Come sono venuta a contatto con lei? Raccontavo al linguista Eugenio Coseriu, professore all’Università di Montevideo (ai tempi della mia formazione), di una lunga tournée di concerti e conferenze che mi era stata organizzata in America Latina, e lamentavo l’assenza di Bahia. Lui mi disse: “Scrivi a nome mio ai Galeffi, Romano è un mio collega, Gina la moglie dirige la Dante Alighieri. vedrai che riuscirai ad andare a Bahia”.

Fu così che la prima città brasiliana della tournée fu Salvador de Bahia. Leggo, nella documentazione cartacea che ha resistito più ai traslochi transoceanici che alle macchie dell’insidiosa gomma arabica: “Associação Cultural Italo Brasileira – Dante Alighieri – Salvador – Convite para o recital da pianista Meri Franco Lao – Quarta-feira, 22 de agosto de 1962, Reitoria da Universidade da Bahia”. E di seguito il programma tutto italiano, confezionato non proprio per strappare l’applauso del pubblico. La prima parte di autori contemporanei: 4 Invenzioni di Goffredo Detrassi, 2 Studi Dodecafonici di Roman Vlad, Ricercare e Toccata di Gino Gorini; la seconda, di opere dell’Ottocento come la Sonata in Sol Minore “Didone Abbandonata” di Muzio Clementi e i “Péchés de Vieillesse” di Gioacchino Rossini. Mi furono richiesti molti bis, per i quali ricorsi a Scarlatti e Paradisi.

Coseriu mi aveva avvertito: “I Galeffi sono un po’ strani” (oggi si direbbe assai particolari o muito alternativos), “pensa che quando si sono sposati, piuttosto tardi, entrambi erano vergini!”.  Ci fu simpatia a prima vista. Il récital agì da suggello di una bellissima amicizia. Quella stessa sera mi portarono a una seduta di candomblé: avevano ottenuto un’autorizzazione speciale dal pai, che non ammetteva la presenza di turisti. Mi colpì il sorriso di Gina, il suo cenno con la testa quando mi invitarono alla danza, le sue spiegazioni da esperta, il suo fondamentale distacco. Quante volte l’avrei ricordata così, paragonando il suo atteggiamento a quello mio nei confronti del tango: adesione alla sostanza, rifiuto della passione fanatica, dell’esotico. L’indomani Gina mi portò a casa sua, un viavai di gente in cerca di aiuto, il seduttore della ragazza madre cui aveva trovato lavoro e ora doveva convincere a sposarla, quello che aveva bisogno di essere operato, una quantità di figliocci che non si distinguevano dai figli, no, non è vero: i figli, compostissimi, erano quei due maschietti e quelle due femminucce dagli occhi umidi che guardavano me, la giovane donna altissima dall’abito da sera sgargiante, che girava il mondo suonando il piano, che ripartiva con un carico di berimbau, agogó, aguê, caxixi, che parlava di cose strane…
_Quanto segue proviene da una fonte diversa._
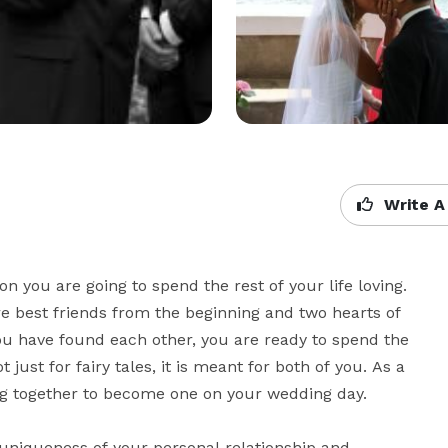
Write A
 you are going to spend the rest of your life loving. 
 best friends from the beginning and two hearts of 
ou have found each other, you are ready to spend the 
t just for fairy tales, it is meant for both of you. As a 
 together to become one on your wedding day. 

uniqueness of your personal relationship and 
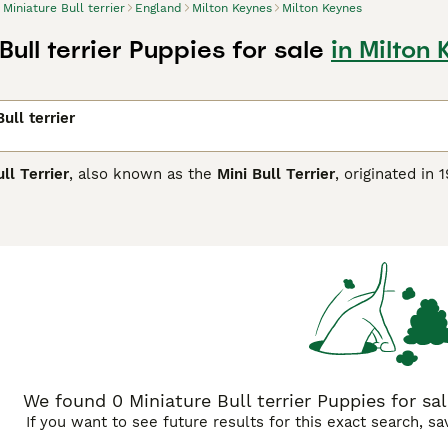
Miniature Bull terrier
England
Milton Keynes
Milton Keynes
Bull terrier Puppies for sale
in Milton
ull terrier
ll Terrier
, also known as the
Mini Bull Terrier
, originated in
is sturdy and muscular breed is instantly recognisable by its d
nches tall and weighing between 20-35 pounds, the Miniature 
including white, black, brindle, and fawn. Known for its play
affectionate, forming strong bonds with its family. However, 
ly socialisation. Suitable for active owners in the UK, they t
on to prevent boredom. Due to their prey drive and strong-w
lly do well with older, respectful children. If you're searchin
for sale UK
from reputable breeders ensures a healthy additio
We found 0 Miniature Bull terrier Puppies for sa
If you want to see future results for this exact search, s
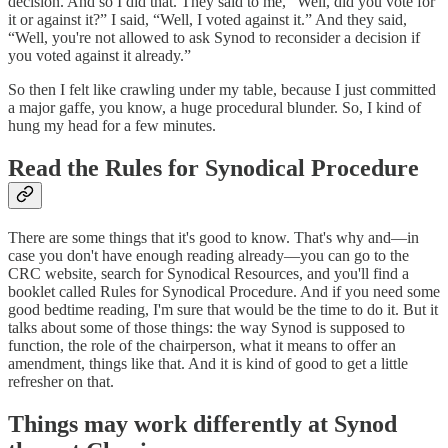
decision. And so I did that. They said to me, “Well, did you vote for
it or against it?” I said, “Well, I voted against it.” And they said,
“Well, you're not allowed to ask Synod to reconsider a decision if
you voted against it already.”
So then I felt like crawling under my table, because I just committed
a major gaffe, you know, a huge procedural blunder. So, I kind of
hung my head for a few minutes.
Read the Rules for Synodical Procedure
There are some things that it's good to know. That's why and—in
case you don't have enough reading already—you can go to the
CRC website, search for Synodical Resources, and you'll find a
booklet called Rules for Synodical Procedure. And if you need some
good bedtime reading, I'm sure that would be the time to do it. But it
talks about some of those things: the way Synod is supposed to
function, the role of the chairperson, what it means to offer an
amendment, things like that. And it is kind of good to get a little
refresher on that.
Things may work differently at Synod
Fu un’amicizia fondata sulla comprensione e l’amore per l’altro (scusatemi se torno al punto di prima), nonostante le incoincidenze nel carattere e nelle scelte, amicizia che si sarebbe tenuta accesa a diecimila chilometri di distanza, senza bisogno di attizzarla coi normali e solerti gesti di convenevolezza.

Gina l’ho rivista casualmente a Roma, da Patrizia Giancotti.  Che sorpresa, la mia giovane e recente amica cui mi avevano legato le Sirene, era anche amica sua. Gina mi disse che Romano era deceduto da poco, parlammo della morte, di come la recepiva in quanto religiosa, dei paradisi di cartapesta, della sua serenità. “Io sono sempre pronta, non ho il minimo timore, né per quello che lascio, né per quello cui andrò incontro.” L’ho vista altre volte ancora a Roma, in occasione di manifestazioni brasiliane, e alla conferenza dell’altra mia cara Luciana Picchio Stegagno, anche lei conosciuta da decenni. Lì parlammo ancora della morte: sarà che le amicizie diradate, ma non sradicate, si alimentano di questi temi? Le dissi di mia madre, che era morta a Roma il 2 febbraio dell’’83, nella stessa data di mio padre, che era morto a Montevideo il 2 febbraio del ’75, proprio il giorno di Yemanjá. Le diedi il mio libro sulle Sirene, che lei sfogliò attentamente, guardandomi ogni tanto negli occhi come per dire “Non mi hai delusa” (o forse me l’ha detto). Rimanemmo che sarei andata a Salvador, appena possibile, a celebrare i miei genitori. Lei mi avrebbe ospitato con gioia.

Tornai a Bahia quarant’anni dopo quella volta del concerto. Era il 02.02.2002, numero quasi palindromo, magico. Portai una sorta di locandina-ricordo in rigoroso seppia: due foto alla Reitoria, una al piano, mentre suonavo, l’altra in cui il figlio Dante, che allora aveva otto anni, mi consegnava uno splendido mazzo di fiori tropicali, e altre foto scattate all’aeroporto Santo Amaro de Ipitanga, dove Gina e Romano mi avevano accompagnato per proseguire la tournée.

Sia Gina, sia io, sapevamo che quella sarebbe stata l’ultima volta che ci saremmo incontrate. Per difetto suo o per difetto mio.

È stato una festa. La figlia Eugenia e Mauro Porru mi hanno fatto tenere una conferenza (sul tango) all’Università: fortunatamente ho abbandonato la carriera di pianista, altrimenti mi avrebbero messo a disposizione una sala da concerti megagalattica. Nella sede della Dante, presieduta da Dante Augusto Galeffi (il bimbo dei fiori) ho mostrato il nuovo libro, con foto a colori, e abbiamo fondato una sorta di associazione (senza statuto) di Amici della Sirena. Mi hanno regalato una scultura in papier maché di Roberto Barr in cui Yemanjá ha il corpo ricoperto di spine, come  una rosa, e i capelli biondi con le treccine rasta. Abbiamo mangiato, abbiamo riso, siamo state a casa della cognata sulla spiaggia dalla sabbia finissima e le palme che non amano stare in piedi e crescono rasente il suolo. Eppoi a Bom Fim, e ancora in casa a discutere su una traduzione, a lavorare sulla memoria, a intessere parole e stili di vita.

La figlia Elisa mi è stata accanto alla Festa propriamente detta nella spiaggia del Rio Vermelho. Ho lanciato una spiga di tuberose in mare. Sono i fiori cari a Yemanjá e anche quelli rappresentativi del segno dello Scorpione, nascono a novembre, come i miei. L’ho fatto pensando ai miei  scorpionacci anarchici e mangiapreti fino all’ultimo, che a me figlia unica mi avevano giocato quel tiro mancino uscendo di scena il giorno della mia sirena più carica di senso. I fiori sono scomparsi fra le onde. Sono stati graditi dalla Sirena. Lo commentavo con Gina, con infinita tenerezza.

Ciao, Gina. È toccato a me farti il coccodrillo.